### Task prompt
Reproduce the lines of the records below, starting with the line that contains "Trova il tuo alloggio nelle vicinanze" and going on through the line that contains "אלוף קלמן מגן 3, תל אביב-יפו", with both of those lines included. Leave the pictures out of your answer.

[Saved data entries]
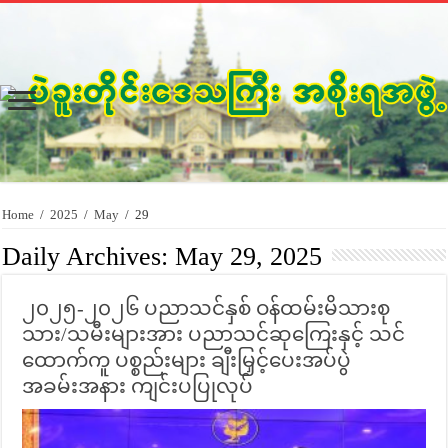
Home
/
2025
/
May
/
29
Daily Archives:
May 29, 2025
၂၀၂၅-၂၀၂၆ ပညာသင်နှစ် ဝန်ထမ်းမိသားစု
သား/သမီးများအား ပညာသင်ဆုကြေးနှင့် သင်
ထောက်ကူ ပစ္စည်းများ ချီးမြှင့်ပေးအပ်ပွဲ
အခမ်းအနား ကျင်းပပြုလုပ်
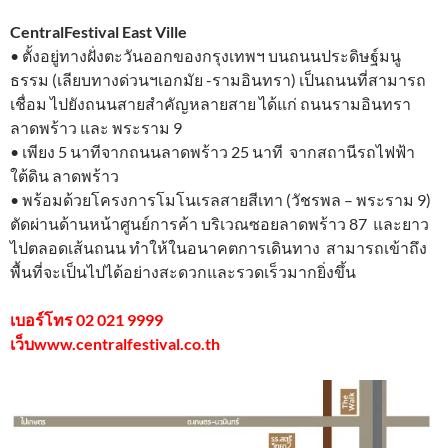
CentralFestival East Ville
• ตั้งอยู่ทางฝั่งตะวันออกของกรุงเทพฯ บนถนนประดิษฐ์มนู
ธรรม (เลียบทางด่วนฯเอกมัย -รามอินทรา) เป็นถนนที่สามารถ
เชื่อม ไปยังถนนสายสำคัญหลายสาย ได้แก่ ถนนรามอินทรา
ลาดพร้าว และ พระราม 9
• เพียง 5 นาทีจากถนนลาดพร้าว 25 นาที จากสถานีรถไฟฟ้า
ใต้ดิน ลาดพร้าว
• พร้อมด้วยโครงการโมโนเรลสายสีเทา (วัชรพล – พระราม 9)
ตัดผ่านด้านหน้าศูนย์การค้า บริเวณซอยลาดพร้าว 87 และยาว
ไปตลอดเส้นถนน ทำให้ในอนาคตการเดินทาง สามารถเข้าถึง
พื้นที่จะเป็นไปได้อย่างสะดวกและรวดเร็วมากยิ่งขึ้น
เบอร์โทร 02 021 9999
เว็บwww.centralfestival.co.th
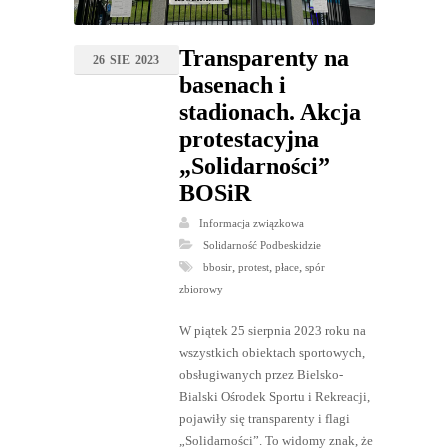
Transparenty na
26
SIE
2023
basenach i
stadionach. Akcja
protestacyjna
„Solidarności”
BOSiR
Informacja związkowa
Solidarność Podbeskidzie
,
,
,
bbosir
protest
płace
spór
zbiorowy
W piątek 25 sierpnia 2023 roku na
wszystkich obiektach sportowych,
obsługiwanych przez Bielsko-
Bialski Ośrodek Sportu i Rekreacji,
pojawiły się transparenty i flagi
„Solidarności”. To widomy znak, że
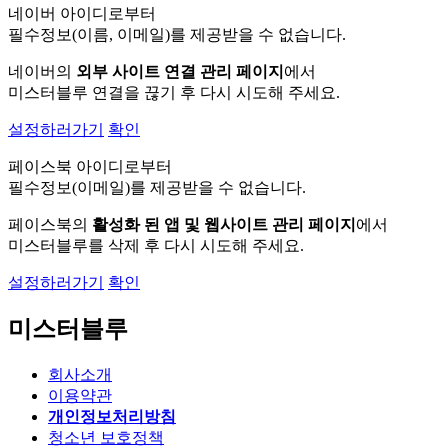
네이버 아이디로부터
필수정보(이름, 이메일)를 제공받을 수 없습니다.
네이버의
외부 사이트 연결 관리 페이지
에서
미스터블루 연결을 끊기 후 다시 시도해 주세요.
설정하러가기
확인
페이스북 아이디로부터
필수정보(이메일)를 제공받을 수 없습니다.
페이스북의
활성화 된 앱 및 웹사이트 관리 페이지
에서
미스터블루를 삭제 후 다시 시도해 주세요.
설정하러가기
확인
미스터블루
회사소개
이용약관
개인정보처리방침
청소년 보호정책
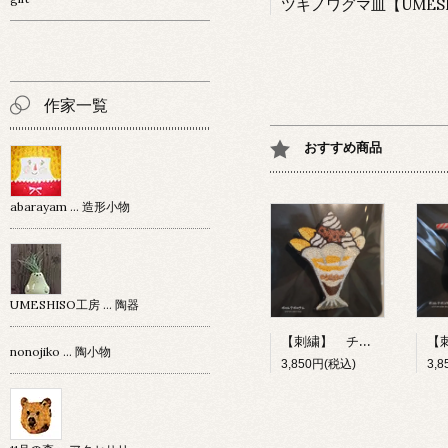
作家一覧
おすすめ商品
abarayam … 造形小物
UMESHISO工房 … 陶器
【刺繍】 チョコレートパフェ 【ポコルテポコチル】
nonojiko ... 陶小物
3,850円(税込)
3,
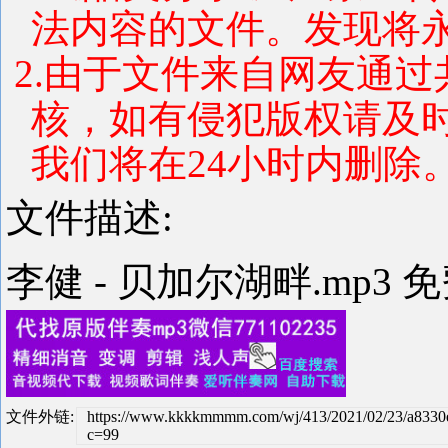
法内容的文件。发现将
2.由于文件来自网友通
核，如有侵犯版权请及
我们将在24小时内删除
文件描述:
李健 - 贝加尔湖畔.mp3 
文件外链:
https://www.kkkkmmmm.com/wj/413/2021/02/23/a833
c=99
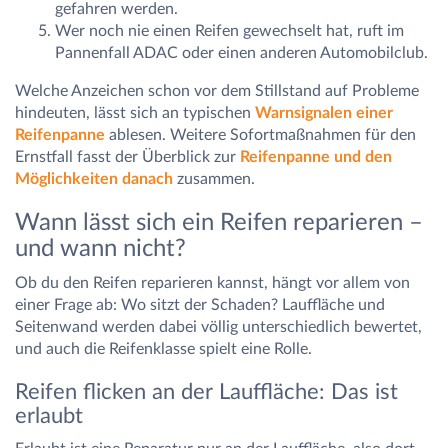
gefahren werden.
Wer noch nie einen Reifen gewechselt hat, ruft im
Pannenfall ADAC oder einen anderen Automobilclub.
Welche Anzeichen schon vor dem Stillstand auf Probleme
hindeuten, lässt sich an typischen
Warnsignalen einer
Reifenpanne
ablesen. Weitere Sofortmaßnahmen für den
Ernstfall fasst der Überblick zur
Reifenpanne und den
Möglichkeiten danach
zusammen.
Wann lässt sich ein Reifen reparieren –
und wann nicht?
Ob du den Reifen reparieren kannst, hängt vor allem von
einer Frage ab: Wo sitzt der Schaden? Lauffläche und
Seitenwand werden dabei völlig unterschiedlich bewertet,
und auch die Reifenklasse spielt eine Rolle.
Reifen flicken an der Lauffläche: Das ist
erlaubt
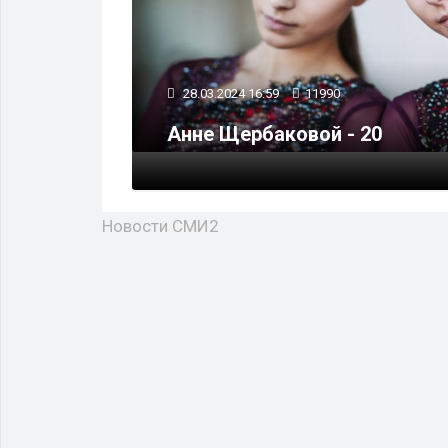
28.03.2024 16:59
11990
ном
Анне Щербаковой - 20
Новости СМИ2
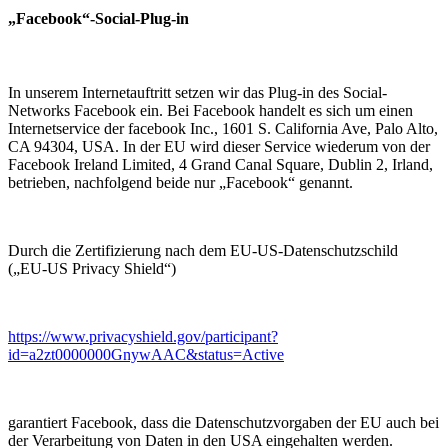
„Facebook“-Social-Plug-in
In unserem Internetauftritt setzen wir das Plug-in des Social-
Networks Facebook ein. Bei Facebook handelt es sich um einen
Internetservice der facebook Inc., 1601 S. California Ave, Palo Alto,
CA 94304, USA. In der EU wird dieser Service wiederum von der
Facebook Ireland Limited, 4 Grand Canal Square, Dublin 2, Irland,
betrieben, nachfolgend beide nur „Facebook“ genannt.
Durch die Zertifizierung nach dem EU-US-Datenschutzschild
(„EU-US Privacy Shield“)
https://www.privacyshield.gov/participant?
id=a2zt0000000GnywAAC&status=Active
garantiert Facebook, dass die Datenschutzvorgaben der EU auch bei
der Verarbeitung von Daten in den USA eingehalten werden.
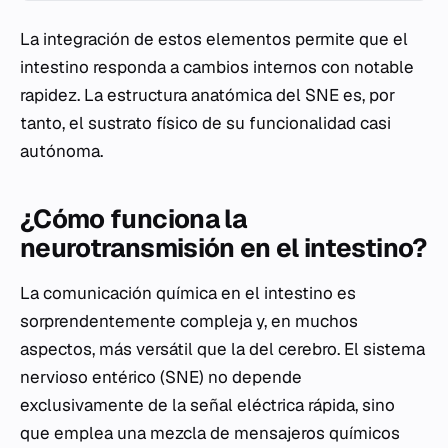
La integración de estos elementos permite que el
intestino responda a cambios internos con notable
rapidez. La estructura anatómica del SNE es, por
tanto, el sustrato físico de su funcionalidad casi
autónoma.
¿Cómo funciona la
neurotransmisión en el intestino?
La comunicación química en el intestino es
sorprendentemente compleja y, en muchos
aspectos, más versátil que la del cerebro. El sistema
nervioso entérico (SNE) no depende
exclusivamente de la señal eléctrica rápida, sino
que emplea una mezcla de mensajeros químicos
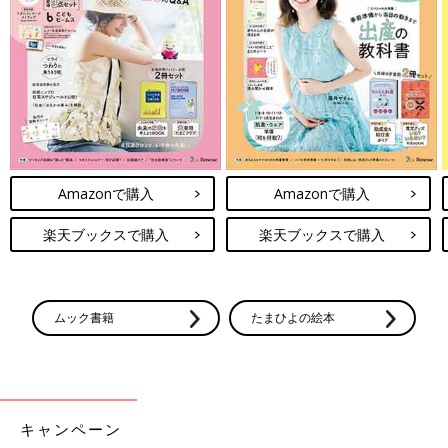
Amazonで購入
Amazonで購入
楽天ブックスで購入
楽天ブックスで購入
ムック書籍
たまひよの絵本
キャンペーン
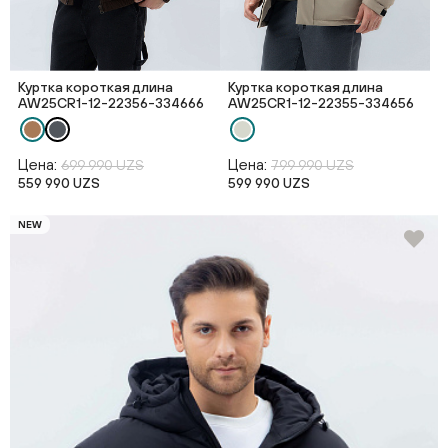
Куртка короткая длина
Куртка короткая длина
AW25CR1-12-22356-334666
AW25CR1-12-22355-334656
Цена:
Цена:
699 990 UZS
799 990 UZS
559 990 UZS
599 990 UZS
NEW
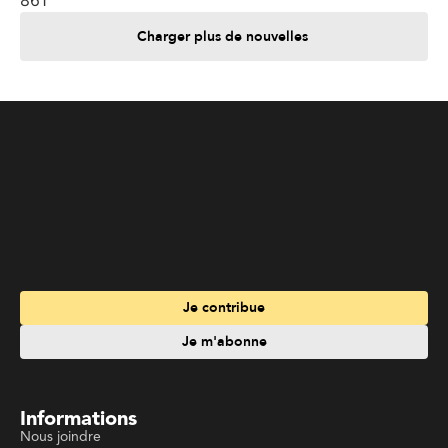
Charger plus de nouvelles
Je contribue
Je m'abonne
Informations
Nous joindre
Annoncez chez nous
À propos
Services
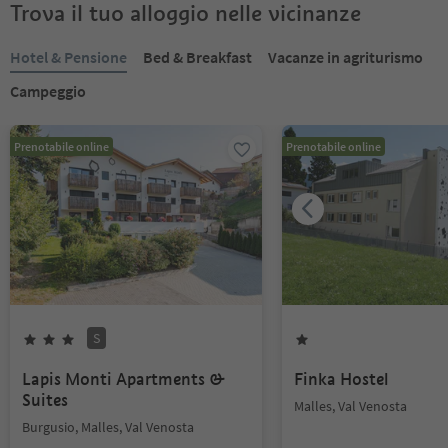
Trova il tuo alloggio nelle vicinanze
Hotel & Pensione
Bed & Breakfast
Vacanze in agriturismo
Campeggio
Prenotabile online
Prenotabile online
S
Lapis Monti Apartments &
Finka Hostel
Suites
Malles, Val Venosta
Burgusio, Malles, Val Venosta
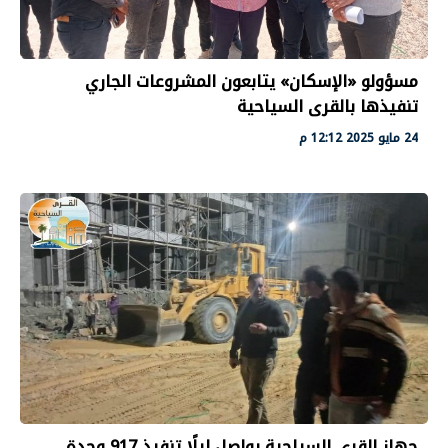
مسؤولو «الإسكان» يتابعون المشروعات الجاري
تنفيذها بالقرى السياحية
24 مايو 2025 12:12 م
جهاز القرى السياحية يواصل ليلًا تنفيذ 917 وحدة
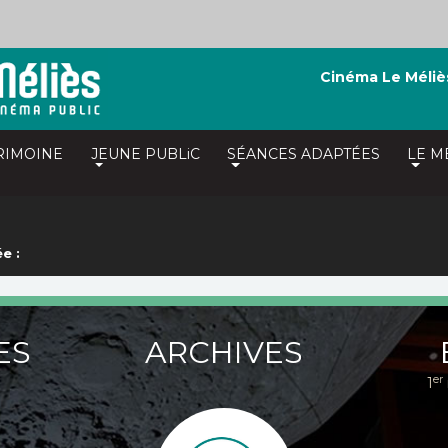
Cinéma Le Méliè
RIMOINE
JEUNE PUBLiC
SÉANCES ADAPTÉES
LE M
e :
ES
ARCHIVES
er
1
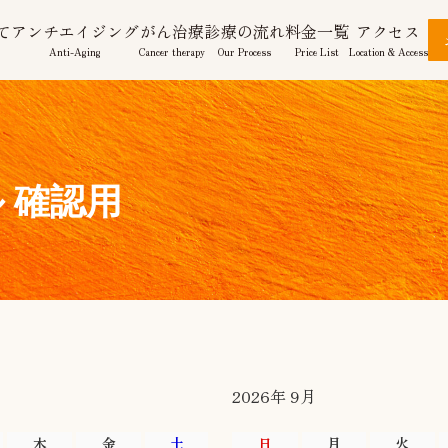
て
アンチエイジング
がん治療
診療の流れ
料金一覧
アクセス
Anti-Aging
Cancer therapy
Our Process
Price List
Location & Access
 確認用
2026年 9月
木
金
土
日
月
火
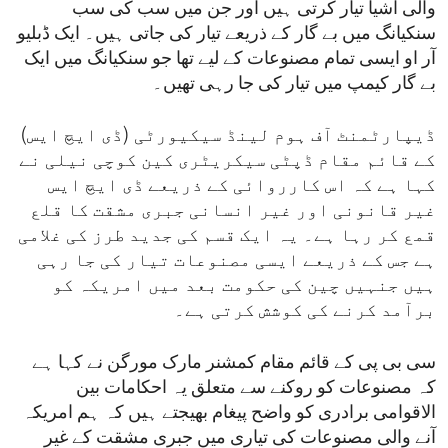
والی اشیا تیار کرتی ہیں اور جن میں سب کی سب
سنکیانگ میں بے گار کے ذریعے تیار کی جاتی ہیں۔ ایک ڈبلیو
آر او ایسی تمام مصنوعات کے لیے تھا جو سنکیانگ میں ایک
بے گار کیمپ میں تیار کی جا رہی تھیں۔
ڈیپارٹمنٹ آف ہوم لینڈ سیکیورٹی (ڈی ایچ ایس)
کے قائم مقام ڈپٹی سیکریٹری کین کوچی نیلی نے
کہا ہے کہ اس کارروائی کے ذریعے ڈی ایچ ایس
غیر قانونی اور غیر انسانی جبری مشقت کا قلع
قمع کر رہا ہے۔ یہ ایک قسم کی جدید طرز کی غلامی
ہے جس کے ذریعے ایسی مصنوعات تیار کی جا رہی
ہیں جنہیں چین کی حکومت بعد میں امریکہ کو
برآمد کرنے کی کوشش کرتی ہے۔
سی بی پی کے قائم مقام کمشنر مارک مورگن نے کہا ہے
کہ مصنوعات کو روکنے سے متعلق یہ احکامات بین
الاقوامی برادری کو واضح پیغام بھیجتے ہیں کہ ہم امریکہ
آنے والی مصنوعات کی تیاری میں جبری مشقت کے غیر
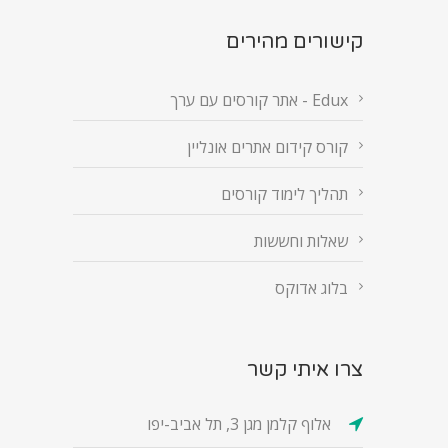
קישורים מהירים
Edux - אתר קורסים עם ערך
קורס קידום אתרים אונליין
תהליך לימוד קורסים
שאלות וחששות
בלוג אדוקס
צרו איתי קשר
אלוף קלמן מגן 3, תל אביב-יפו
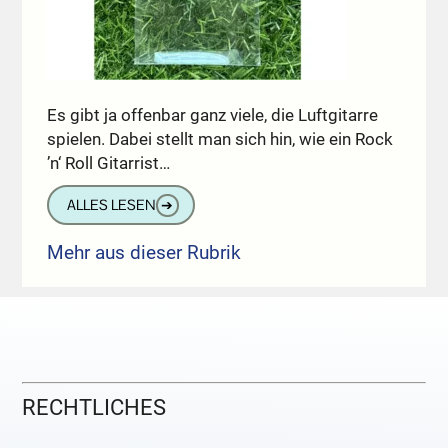
Es gibt ja offenbar ganz viele, die Luftgitarre
spielen. Dabei stellt man sich hin, wie ein Rock
’n‘ Roll Gitarrist…
ALLES LESEN
➔
Mehr aus dieser Rubrik
RECHTLICHES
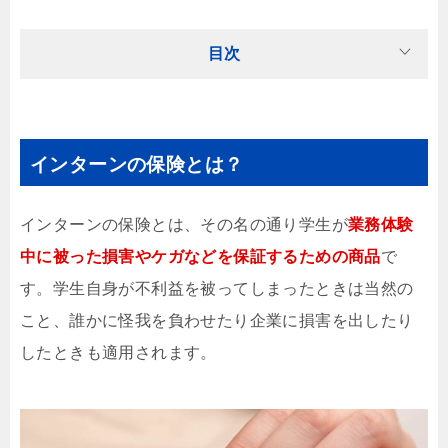
目次
インターンの保険とは？
インターンの保険とは、その名の通り学生が
業務体験
中に被った損害やケガなどを保証するための商品
で
す。学生自身が不利益を被ってしまったときは当然の
こと、誰かに怪我を負わせたり企業に損害を出したり
したときも適用されます。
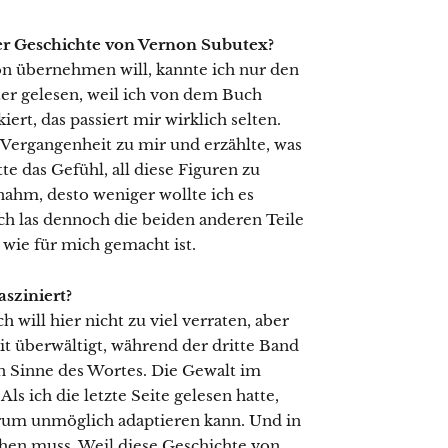
er Geschichte von Vernon Subutex?
ion übernehmen will, kannte ich nur den
ter gelesen, weil ich von dem Buch
iert, das passiert mir wirklich selten.
 Vergangenheit zu mir und erzählte, was
e das Gefühl, all diese Figuren zu
ahm, desto weniger wollte ich es
Ich las dennoch die beiden anderen Teile
 wie für mich gemacht ist.
asziniert?
 will hier nicht zu viel verraten, aber
it überwältigt, während der dritte Band
ten Sinne des Wortes. Die Gewalt im
Als ich die letzte Seite gelesen hatte,
trum unmöglich adaptieren kann. Und in
hen muss. Weil diese Geschichte von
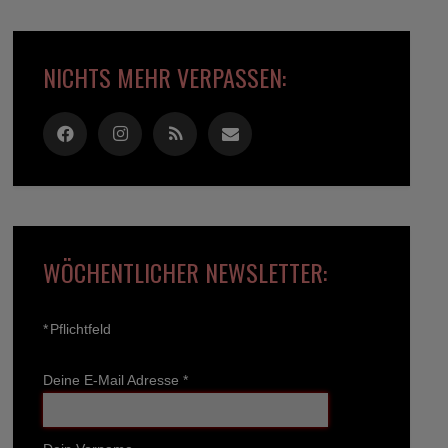
NICHTS MEHR VERPASSEN:
WÖCHENTLICHER NEWSLETTER:
*
Pflichtfeld
Deine E-Mail Adresse
*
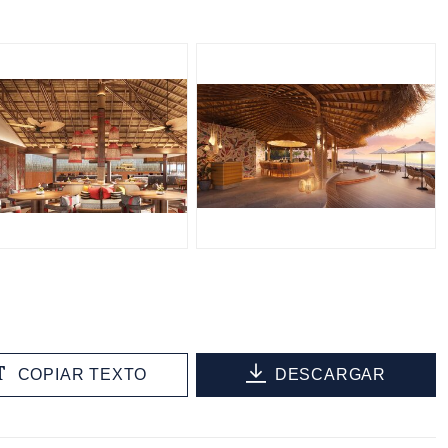
PG
JPG
COPIAR TEXTO
DESCARGAR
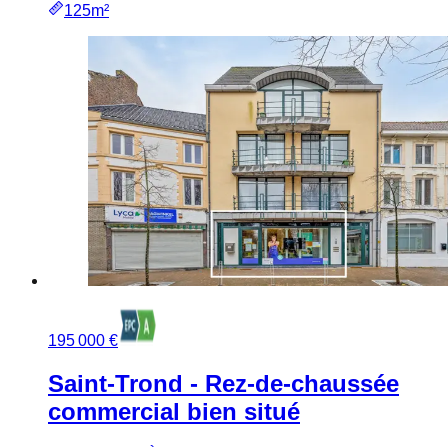
125m²
195 000 €
Saint-Trond - Rez-de-chaussée
commercial bien situé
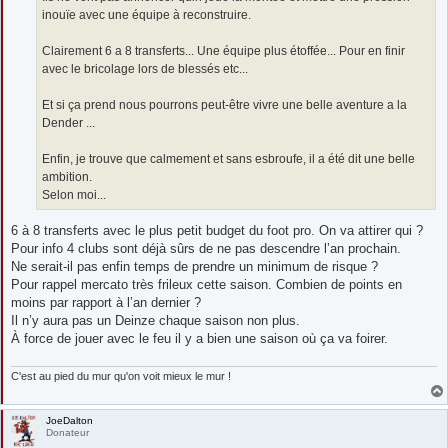
inouïe avec une équipe à reconstruire.
Clairement 6 a 8 transferts... Une équipe plus étoffée... Pour en finir
avec le bricolage lors de blessés etc...
Et si ça prend nous pourrons peut-être vivre une belle aventure a la
Dender ...
Enfin, je trouve que calmement et sans esbroufe, il a été dit une belle
ambition.
Selon moi...
6 à 8 transferts avec le plus petit budget du foot pro. On va attirer qui ?
Pour info 4 clubs sont déjà sûrs de ne pas descendre l’an prochain.
Ne serait-il pas enfin temps de prendre un minimum de risque ?
Pour rappel mercato très frileux cette saison. Combien de points en
moins par rapport à l’an dernier ?
Il n’y aura pas un Deinze chaque saison non plus.
À force de jouer avec le feu il y a bien une saison où ça va foirer.
C'est au pied du mur qu'on voit mieux le mur !
JoeDalton
Donateur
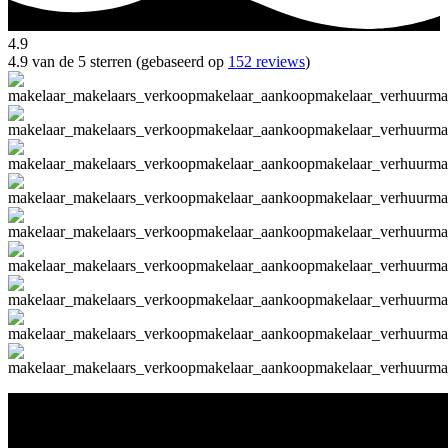
4.9
4.9 van de 5 sterren (gebaseerd op
152 reviews
)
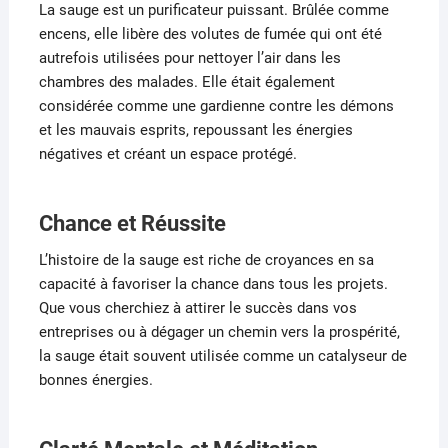
La sauge est un purificateur puissant. Brûlée comme
encens, elle libère des volutes de fumée qui ont été
autrefois utilisées pour nettoyer l’air dans les
chambres des malades. Elle était également
considérée comme une gardienne contre les démons
et les mauvais esprits, repoussant les énergies
négatives et créant un espace protégé.
Chance et Réussite
L’histoire de la sauge est riche de croyances en sa
capacité à favoriser la chance dans tous les projets.
Que vous cherchiez à attirer le succès dans vos
entreprises ou à dégager un chemin vers la prospérité,
la sauge était souvent utilisée comme un catalyseur de
bonnes énergies.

### Exercise response
Trova il tuo alloggio nelle vicinanze
Hotel & Pensione
Bed & Breakfast
Vacanze in agriturismo
Campeggio
Prenotabile online
Prenotabile online
S
Lapis Monti Apartments &
Finka Hostel
Suites
Malles, Val Venosta
Burgusio, Malles, Val Venosta
مسؤولو «الإسكان» يتابعون المشروعات الجاري
تنفيذها بالقرى السياحية
24 مايو 2025 12:12 م
جهاز القرى السياحية يواصل ليلًا تنفيذ 917 وحدة
Cinéma Le Méliè
RIMOINE
JEUNE PUBLiC
SÉANCES ADAPTÉES
LE M
e :
ES
ARCHIVES
er
1
て
アンチエイジング
がん治療
診療の流れ
料金一覧
アクセス
Anti-Aging
Cancer therapy
Our Process
Price List
Location & Access
 確認用
2026年 9月
木
金
土
日
月
火
والی اشیا تیار کرتی ہیں اور جن میں سب کی سب
سنکیانگ میں بے گار کے ذریعے تیار کی جاتی ہیں۔ ایک ڈبلیو
آر او ایسی تمام مصنوعات کے لیے تھا جو سنکیانگ میں ایک
بے گار کیمپ میں تیار کی جا رہی تھیں۔
ڈیپارٹمنٹ آف ہوم لینڈ سیکیورٹی (ڈی ایچ ایس)
کے قائم مقام ڈپٹی سیکریٹری کین کوچی نیلی نے
کہا ہے کہ اس کارروائی کے ذریعے ڈی ایچ ایس
غیر قانونی اور غیر انسانی جبری مشقت کا قلع
قمع کر رہا ہے۔ یہ ایک قسم کی جدید طرز کی غلامی
ہے جس کے ذریعے ایسی مصنوعات تیار کی جا رہی
ہیں جنہیں چین کی حکومت بعد میں امریکہ کو
برآمد کرنے کی کوشش کرتی ہے۔
سی بی پی کے قائم مقام کمشنر مارک مورگن نے کہا ہے
کہ مصنوعات کو روکنے سے متعلق یہ احکامات بین
الاقوامی برادری کو واضح پیغام بھیجتے ہیں کہ ہم امریکہ
آنے والی مصنوعات کی تیاری میں جبری مشقت کے غیر
קישורים מהירים
Edux - אתר קורסים עם ערך
קורס קידום אתרים אונליין
תהליך לימוד קורסים
שאלות וחששות
בלוג אדוקס
צרו איתי קשר
אלוף קלמן מגן 3, תל אביב-יפו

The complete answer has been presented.